BEGIN
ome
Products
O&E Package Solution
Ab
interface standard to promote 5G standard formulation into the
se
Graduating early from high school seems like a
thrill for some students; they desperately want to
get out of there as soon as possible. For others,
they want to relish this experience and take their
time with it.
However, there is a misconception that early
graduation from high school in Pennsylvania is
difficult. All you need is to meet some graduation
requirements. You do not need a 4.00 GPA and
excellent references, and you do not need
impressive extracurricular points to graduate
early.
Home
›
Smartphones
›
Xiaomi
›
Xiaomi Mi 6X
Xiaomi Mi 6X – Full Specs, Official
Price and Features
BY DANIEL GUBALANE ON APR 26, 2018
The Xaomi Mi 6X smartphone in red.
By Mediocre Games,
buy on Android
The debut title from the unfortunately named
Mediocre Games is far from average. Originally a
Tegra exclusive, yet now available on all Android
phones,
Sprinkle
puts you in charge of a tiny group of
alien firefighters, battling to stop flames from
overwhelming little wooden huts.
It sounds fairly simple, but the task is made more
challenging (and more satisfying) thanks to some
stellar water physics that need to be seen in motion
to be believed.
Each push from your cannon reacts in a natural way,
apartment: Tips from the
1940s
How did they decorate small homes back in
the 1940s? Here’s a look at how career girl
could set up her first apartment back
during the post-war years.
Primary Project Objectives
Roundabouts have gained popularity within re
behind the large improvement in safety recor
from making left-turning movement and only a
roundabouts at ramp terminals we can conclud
END
BEGIN
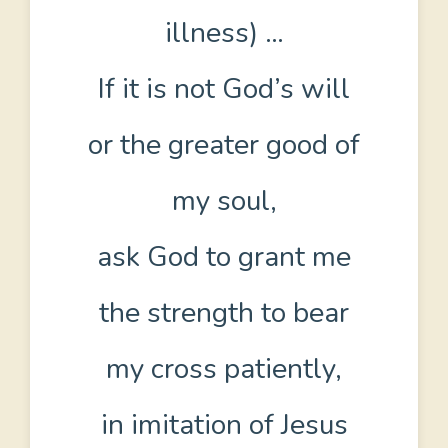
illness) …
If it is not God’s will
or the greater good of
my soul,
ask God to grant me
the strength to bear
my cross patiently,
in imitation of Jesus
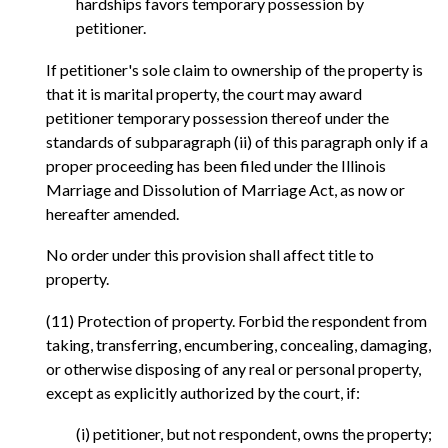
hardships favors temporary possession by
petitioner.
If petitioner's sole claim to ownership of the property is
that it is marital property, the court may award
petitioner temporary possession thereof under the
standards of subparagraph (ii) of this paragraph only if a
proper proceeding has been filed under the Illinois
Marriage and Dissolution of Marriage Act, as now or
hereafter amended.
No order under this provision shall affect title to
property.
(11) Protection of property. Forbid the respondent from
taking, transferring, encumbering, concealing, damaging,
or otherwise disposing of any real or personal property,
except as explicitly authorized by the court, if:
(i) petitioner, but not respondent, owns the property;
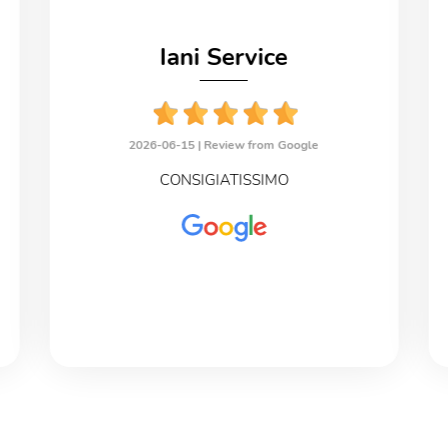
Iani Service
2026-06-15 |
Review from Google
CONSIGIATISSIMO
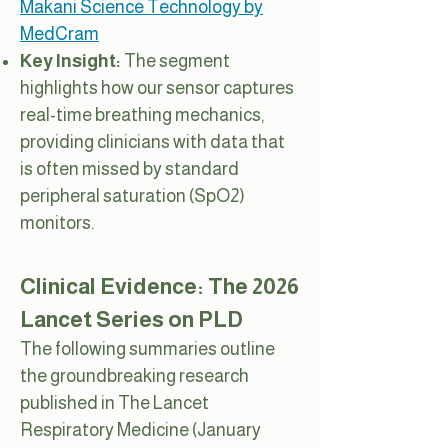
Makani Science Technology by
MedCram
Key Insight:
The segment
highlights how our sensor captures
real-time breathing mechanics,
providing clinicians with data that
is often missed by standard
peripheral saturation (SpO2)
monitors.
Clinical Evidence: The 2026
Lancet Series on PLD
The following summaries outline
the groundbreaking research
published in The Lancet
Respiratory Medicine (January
END
Task instructions:
Every line that holds the word "temporary" should be copied from the listing.

Answer space:
hardships favors temporary possession by
petitioner temporary possession thereof under the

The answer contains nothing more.